The measured sound-speed profile was almost constant. A barrel with 1 m length, 0.8 m width, and 0.6 m height was used as the target. The barrel was dragged by a boat and its speed was about 1 m/s. Other experimental parameters were shown in Figure 11. The sonar signal-train in Figure 3c was sent three times repeatedly to estimate the range and velocity of target. Figure 12 shows an example of lake experimental results. The transmitted sperm whale call pulses P-C and P-D (they form a RVMC, see Figure 12a) were reflected by the target, and then their echoes arrived in the received sensor, as shown in Figure 12b. The matched filter outputs (here cross-correlation is used) between pulse P-C and its echo, and between pulse P-D and its echo are shown in Figure 12c. The ER of range and velocity of the target are shown in Figure 13. Because both sonar signal pulses P-C and P-D in Figure 3c can be used to measure the range of target, and the RVMC composed of them can be utilized to measure the velocity, six ERs were obtained. The first ER (ER-1) only contained range instead of velocity (0 m/s), which was because only one pulse cannot estimate the velocity of target based on the velocity measurement principle described in Section 2.5. After the echo of the second sonar signal pulse P-D was received, ER-2 of range and velocity were obtained simultaneously. Please note that the range estimate denoted by ER-1 is different from the one contained by ER-2, which is because the target is moving in the time difference between pulses P-C and P-D. Similarly, because the sonar signal pulses P-Cs sent in the next two times also cannot estimate the velocity of target, the two ERs, namely ER-3 and ER-5 inherit the velocity estimates of ER-2 and ER-4, respectively. Likewise, owing to incessant movement of target, the range ER corresponding to each sonar signal pulse increases gradually. Most important of all, satisfactory range and velocity ERs were obtained in this experiment, which demonstrates the efficiency of the presented bio-inspired covert (disguised) active sonar strategy.

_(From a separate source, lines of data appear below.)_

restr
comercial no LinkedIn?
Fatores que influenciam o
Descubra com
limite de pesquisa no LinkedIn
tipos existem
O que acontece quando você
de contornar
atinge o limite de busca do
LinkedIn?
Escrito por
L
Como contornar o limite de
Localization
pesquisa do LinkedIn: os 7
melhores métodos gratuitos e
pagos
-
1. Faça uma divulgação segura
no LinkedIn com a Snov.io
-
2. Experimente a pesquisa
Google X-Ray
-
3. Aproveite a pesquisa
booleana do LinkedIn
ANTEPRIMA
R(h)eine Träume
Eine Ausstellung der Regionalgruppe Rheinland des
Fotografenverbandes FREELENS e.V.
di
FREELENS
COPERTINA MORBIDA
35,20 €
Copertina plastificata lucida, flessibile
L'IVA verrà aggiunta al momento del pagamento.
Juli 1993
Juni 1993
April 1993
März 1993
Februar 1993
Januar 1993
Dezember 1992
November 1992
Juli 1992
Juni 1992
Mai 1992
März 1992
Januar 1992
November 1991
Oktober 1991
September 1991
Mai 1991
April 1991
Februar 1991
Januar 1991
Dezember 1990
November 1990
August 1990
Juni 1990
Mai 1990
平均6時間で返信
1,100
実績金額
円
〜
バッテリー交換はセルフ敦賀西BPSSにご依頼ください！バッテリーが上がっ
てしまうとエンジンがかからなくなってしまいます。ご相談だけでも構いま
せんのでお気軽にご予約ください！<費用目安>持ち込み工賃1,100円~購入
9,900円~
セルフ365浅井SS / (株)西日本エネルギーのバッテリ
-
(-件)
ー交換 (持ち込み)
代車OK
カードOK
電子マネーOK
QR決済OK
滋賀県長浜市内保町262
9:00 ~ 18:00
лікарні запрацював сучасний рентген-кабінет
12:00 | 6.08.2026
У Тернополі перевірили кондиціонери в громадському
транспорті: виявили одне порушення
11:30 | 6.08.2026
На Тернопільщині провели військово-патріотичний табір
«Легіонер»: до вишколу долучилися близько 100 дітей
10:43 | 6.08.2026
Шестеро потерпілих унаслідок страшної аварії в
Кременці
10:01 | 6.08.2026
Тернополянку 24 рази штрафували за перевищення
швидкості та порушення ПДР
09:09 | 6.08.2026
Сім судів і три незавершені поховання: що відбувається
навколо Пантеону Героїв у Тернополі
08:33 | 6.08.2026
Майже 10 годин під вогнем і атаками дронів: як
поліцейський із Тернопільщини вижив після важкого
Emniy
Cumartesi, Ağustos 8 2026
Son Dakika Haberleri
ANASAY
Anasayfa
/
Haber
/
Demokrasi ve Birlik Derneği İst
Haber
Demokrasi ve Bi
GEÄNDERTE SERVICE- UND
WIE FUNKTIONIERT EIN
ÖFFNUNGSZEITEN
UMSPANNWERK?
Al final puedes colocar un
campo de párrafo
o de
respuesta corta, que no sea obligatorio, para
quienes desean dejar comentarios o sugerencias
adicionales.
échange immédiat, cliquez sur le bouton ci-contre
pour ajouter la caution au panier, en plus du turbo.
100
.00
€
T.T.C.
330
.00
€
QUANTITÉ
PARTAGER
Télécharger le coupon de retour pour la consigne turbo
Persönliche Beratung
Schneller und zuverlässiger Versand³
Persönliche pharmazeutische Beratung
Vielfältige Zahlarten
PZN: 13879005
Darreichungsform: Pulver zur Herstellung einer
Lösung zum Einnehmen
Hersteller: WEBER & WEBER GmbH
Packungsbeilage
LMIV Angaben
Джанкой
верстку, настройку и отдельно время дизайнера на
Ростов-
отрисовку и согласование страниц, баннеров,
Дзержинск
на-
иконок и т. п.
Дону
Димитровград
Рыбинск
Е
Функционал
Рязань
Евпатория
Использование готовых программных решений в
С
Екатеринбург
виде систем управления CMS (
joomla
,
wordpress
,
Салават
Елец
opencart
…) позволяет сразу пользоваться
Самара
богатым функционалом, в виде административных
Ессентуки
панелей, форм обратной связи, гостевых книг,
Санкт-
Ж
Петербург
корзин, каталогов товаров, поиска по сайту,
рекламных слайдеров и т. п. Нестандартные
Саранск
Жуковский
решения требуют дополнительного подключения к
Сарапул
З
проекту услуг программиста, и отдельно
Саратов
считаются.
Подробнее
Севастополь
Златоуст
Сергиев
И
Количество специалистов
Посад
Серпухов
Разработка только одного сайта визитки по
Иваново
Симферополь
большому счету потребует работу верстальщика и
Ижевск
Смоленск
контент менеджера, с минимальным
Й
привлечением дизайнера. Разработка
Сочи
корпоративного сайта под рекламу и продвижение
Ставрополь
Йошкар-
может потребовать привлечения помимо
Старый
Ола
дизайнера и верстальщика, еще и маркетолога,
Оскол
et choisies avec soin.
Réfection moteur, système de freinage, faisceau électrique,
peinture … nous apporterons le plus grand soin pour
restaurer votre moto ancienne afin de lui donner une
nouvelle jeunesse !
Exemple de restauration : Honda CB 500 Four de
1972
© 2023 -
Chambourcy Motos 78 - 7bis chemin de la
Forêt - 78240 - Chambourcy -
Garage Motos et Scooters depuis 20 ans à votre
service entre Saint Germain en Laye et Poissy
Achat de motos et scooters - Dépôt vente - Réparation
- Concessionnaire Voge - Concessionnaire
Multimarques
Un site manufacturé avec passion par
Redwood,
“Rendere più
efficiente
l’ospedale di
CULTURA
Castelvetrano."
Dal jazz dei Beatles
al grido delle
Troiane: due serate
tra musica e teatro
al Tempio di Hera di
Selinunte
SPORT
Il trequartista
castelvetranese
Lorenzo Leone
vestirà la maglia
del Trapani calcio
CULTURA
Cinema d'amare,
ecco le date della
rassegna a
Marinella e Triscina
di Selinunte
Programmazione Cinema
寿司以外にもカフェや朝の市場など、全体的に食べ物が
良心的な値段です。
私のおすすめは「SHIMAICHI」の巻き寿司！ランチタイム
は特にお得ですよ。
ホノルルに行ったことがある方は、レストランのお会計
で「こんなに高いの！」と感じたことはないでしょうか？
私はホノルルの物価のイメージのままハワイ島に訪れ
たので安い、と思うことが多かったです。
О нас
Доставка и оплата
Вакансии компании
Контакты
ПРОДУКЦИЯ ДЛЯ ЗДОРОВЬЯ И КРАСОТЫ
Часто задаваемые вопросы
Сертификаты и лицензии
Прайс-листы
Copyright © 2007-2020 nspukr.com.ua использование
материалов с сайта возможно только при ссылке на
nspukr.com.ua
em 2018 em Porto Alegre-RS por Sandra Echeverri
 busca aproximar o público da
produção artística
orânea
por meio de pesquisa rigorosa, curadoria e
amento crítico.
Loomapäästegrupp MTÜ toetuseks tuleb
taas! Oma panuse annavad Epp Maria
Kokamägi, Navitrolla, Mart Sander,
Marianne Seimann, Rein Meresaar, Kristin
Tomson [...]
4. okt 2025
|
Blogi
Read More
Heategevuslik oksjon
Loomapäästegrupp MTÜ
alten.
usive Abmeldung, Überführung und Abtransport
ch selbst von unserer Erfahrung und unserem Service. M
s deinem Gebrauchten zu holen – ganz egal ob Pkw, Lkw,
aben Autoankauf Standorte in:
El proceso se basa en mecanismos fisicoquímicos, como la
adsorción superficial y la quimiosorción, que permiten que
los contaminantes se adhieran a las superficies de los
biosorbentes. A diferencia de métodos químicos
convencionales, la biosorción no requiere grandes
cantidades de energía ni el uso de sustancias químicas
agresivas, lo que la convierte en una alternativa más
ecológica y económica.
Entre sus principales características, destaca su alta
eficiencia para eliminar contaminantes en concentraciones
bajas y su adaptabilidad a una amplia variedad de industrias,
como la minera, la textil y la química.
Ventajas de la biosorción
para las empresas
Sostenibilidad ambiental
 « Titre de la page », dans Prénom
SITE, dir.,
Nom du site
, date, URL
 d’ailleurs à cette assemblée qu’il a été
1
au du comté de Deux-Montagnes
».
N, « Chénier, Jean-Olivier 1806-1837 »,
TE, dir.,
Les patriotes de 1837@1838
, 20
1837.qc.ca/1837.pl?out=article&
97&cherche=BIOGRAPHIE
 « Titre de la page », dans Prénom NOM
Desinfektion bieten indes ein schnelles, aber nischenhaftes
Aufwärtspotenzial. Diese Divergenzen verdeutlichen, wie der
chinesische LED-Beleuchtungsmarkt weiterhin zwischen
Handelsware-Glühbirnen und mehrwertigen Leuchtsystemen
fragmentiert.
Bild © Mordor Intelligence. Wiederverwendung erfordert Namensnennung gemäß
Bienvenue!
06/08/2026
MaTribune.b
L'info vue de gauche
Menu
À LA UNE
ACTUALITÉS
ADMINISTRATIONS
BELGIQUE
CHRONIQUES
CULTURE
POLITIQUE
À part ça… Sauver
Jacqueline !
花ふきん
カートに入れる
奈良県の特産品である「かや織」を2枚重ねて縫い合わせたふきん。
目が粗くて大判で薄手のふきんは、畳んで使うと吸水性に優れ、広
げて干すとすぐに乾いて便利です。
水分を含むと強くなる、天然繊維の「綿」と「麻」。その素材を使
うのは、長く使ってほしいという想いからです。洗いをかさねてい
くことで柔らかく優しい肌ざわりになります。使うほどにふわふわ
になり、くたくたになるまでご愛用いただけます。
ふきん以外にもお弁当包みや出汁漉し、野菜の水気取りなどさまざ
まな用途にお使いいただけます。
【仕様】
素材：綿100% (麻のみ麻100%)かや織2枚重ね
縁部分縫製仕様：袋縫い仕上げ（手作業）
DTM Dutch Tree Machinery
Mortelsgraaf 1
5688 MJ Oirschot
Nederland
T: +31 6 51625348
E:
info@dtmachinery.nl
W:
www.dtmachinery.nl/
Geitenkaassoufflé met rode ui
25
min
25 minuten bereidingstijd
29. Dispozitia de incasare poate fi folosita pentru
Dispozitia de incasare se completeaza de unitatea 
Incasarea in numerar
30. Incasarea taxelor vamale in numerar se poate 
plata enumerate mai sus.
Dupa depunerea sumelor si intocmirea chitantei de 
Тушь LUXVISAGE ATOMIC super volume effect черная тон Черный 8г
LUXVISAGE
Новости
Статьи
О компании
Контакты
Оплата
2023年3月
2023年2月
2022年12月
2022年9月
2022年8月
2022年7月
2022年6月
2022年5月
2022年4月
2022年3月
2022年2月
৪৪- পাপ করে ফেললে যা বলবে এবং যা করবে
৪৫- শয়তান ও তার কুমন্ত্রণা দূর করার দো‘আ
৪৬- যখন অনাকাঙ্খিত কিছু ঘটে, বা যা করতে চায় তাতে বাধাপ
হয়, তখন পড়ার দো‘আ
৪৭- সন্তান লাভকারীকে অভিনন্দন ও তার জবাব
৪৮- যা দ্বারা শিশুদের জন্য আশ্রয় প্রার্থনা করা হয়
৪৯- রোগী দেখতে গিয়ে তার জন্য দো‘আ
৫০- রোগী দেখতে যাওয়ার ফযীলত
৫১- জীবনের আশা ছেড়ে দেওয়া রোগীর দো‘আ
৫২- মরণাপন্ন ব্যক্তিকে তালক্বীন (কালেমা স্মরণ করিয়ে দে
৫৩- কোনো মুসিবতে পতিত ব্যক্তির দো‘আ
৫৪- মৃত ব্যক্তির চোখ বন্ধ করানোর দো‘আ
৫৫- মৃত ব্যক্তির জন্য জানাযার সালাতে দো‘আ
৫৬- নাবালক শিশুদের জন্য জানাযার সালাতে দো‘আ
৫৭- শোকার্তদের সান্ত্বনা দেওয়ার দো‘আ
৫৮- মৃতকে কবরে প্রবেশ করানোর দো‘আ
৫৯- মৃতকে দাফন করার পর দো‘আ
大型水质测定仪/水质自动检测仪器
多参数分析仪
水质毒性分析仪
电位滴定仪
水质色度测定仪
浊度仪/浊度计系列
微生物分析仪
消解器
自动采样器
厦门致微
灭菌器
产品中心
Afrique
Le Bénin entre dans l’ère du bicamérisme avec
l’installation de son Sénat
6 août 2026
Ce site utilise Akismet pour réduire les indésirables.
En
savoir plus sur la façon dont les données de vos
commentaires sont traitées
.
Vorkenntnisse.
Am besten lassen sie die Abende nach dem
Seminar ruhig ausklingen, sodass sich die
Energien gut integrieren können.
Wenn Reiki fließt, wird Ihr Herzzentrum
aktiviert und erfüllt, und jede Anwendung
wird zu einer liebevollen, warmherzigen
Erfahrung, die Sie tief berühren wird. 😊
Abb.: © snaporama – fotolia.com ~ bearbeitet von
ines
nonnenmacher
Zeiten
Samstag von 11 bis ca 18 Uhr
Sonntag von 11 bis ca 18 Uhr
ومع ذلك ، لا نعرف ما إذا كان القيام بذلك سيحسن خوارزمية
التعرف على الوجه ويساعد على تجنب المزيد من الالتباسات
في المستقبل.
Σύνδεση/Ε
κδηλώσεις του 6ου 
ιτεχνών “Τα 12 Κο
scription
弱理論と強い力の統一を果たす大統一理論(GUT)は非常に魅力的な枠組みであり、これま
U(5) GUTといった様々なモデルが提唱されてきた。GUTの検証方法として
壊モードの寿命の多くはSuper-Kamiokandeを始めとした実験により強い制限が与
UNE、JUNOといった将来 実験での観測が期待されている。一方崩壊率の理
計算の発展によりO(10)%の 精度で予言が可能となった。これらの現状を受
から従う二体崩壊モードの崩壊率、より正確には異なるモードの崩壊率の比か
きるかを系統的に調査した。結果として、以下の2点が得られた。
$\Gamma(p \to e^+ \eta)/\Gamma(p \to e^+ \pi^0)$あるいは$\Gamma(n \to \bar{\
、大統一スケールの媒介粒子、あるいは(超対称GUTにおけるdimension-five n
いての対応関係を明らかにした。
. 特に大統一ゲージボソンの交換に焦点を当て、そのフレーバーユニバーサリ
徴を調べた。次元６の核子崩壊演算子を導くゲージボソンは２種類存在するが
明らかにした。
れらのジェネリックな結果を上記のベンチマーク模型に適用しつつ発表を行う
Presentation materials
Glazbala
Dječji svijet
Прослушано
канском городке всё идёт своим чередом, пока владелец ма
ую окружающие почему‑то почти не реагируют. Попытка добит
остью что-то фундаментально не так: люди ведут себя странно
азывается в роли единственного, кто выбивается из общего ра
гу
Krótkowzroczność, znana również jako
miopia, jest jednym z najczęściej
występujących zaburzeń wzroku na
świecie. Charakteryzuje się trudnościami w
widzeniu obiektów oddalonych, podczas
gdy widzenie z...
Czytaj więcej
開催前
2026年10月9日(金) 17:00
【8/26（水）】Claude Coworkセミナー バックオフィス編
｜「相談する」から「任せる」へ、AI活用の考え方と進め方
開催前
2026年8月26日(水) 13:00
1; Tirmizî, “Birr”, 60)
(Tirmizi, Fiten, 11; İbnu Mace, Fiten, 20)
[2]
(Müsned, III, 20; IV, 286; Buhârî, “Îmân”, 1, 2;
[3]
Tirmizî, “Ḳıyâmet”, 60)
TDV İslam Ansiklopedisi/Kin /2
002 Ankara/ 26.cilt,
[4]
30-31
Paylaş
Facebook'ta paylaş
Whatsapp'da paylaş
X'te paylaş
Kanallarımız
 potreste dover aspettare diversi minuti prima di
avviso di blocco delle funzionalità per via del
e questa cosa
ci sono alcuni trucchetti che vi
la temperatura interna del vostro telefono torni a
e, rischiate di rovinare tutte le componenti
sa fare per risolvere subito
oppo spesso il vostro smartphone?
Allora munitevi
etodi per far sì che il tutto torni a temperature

For comparison, another state of the art method [48] using the LFM pulse as sonar pulse was also executed in the lake experiment. In order to ensure the same experimental conditions, we used two same LFM pulses in Figure 6g to replace P-C and P-D pulses in Figure 3c to form a new sonar signal-train, and then sent this new sonar signal-train three times repeatedly to estimate the range and velocity of target. Please note that due to good RR and VR of the LFM pulse, the range and velocity of the target were estimated simultaneously through single LFM pulse. Based on a state of the art method [48], the ERs of range and velocity of the target are also shown in Figure 13. It can be seen from Figure 13 that the range ERs of the proposed method are very close to that of the state of the art method [48]; however, the variance of velocity ERs of the state of the art method [48] are larger than the proposed method, which is consistent with the simulation results in Figure 6.

5. Conclusions

In this paper, a novel bio-inspired covert (disguised) active sonar strategy is presented. Not using the conventional man-made sonar waveforms, such as CW, LFM, etc., and not using the bionic man-made sonar waveforms, such as the double down-chirp waveform described previously [19], the true sperm whale call pulses are used to serve as sonar waveforms so as to ensure the camouflage ability of sonar waveforms. The RVMC is constructed and the corresponding range and velocity estimation methods were developed to measure the range and velocity of targets. To improve the camouflage ability of the sonar signal-train, the RVMC are inserted into the true sperm whale call-train. Finally, experiment results demonstrate the disguised and covert ability and estimation performance of the disguised sonar signal-train. In future research, some similar, in-depth and interesting work can be done. For example, in next work, similar to a previously completed work [26], we will use the whale call pulses and combine some human made manipulations, such as man-made ICI, to reach some different goals, such as increasing the transmission rate, and achieving a more accurate localization, and so on.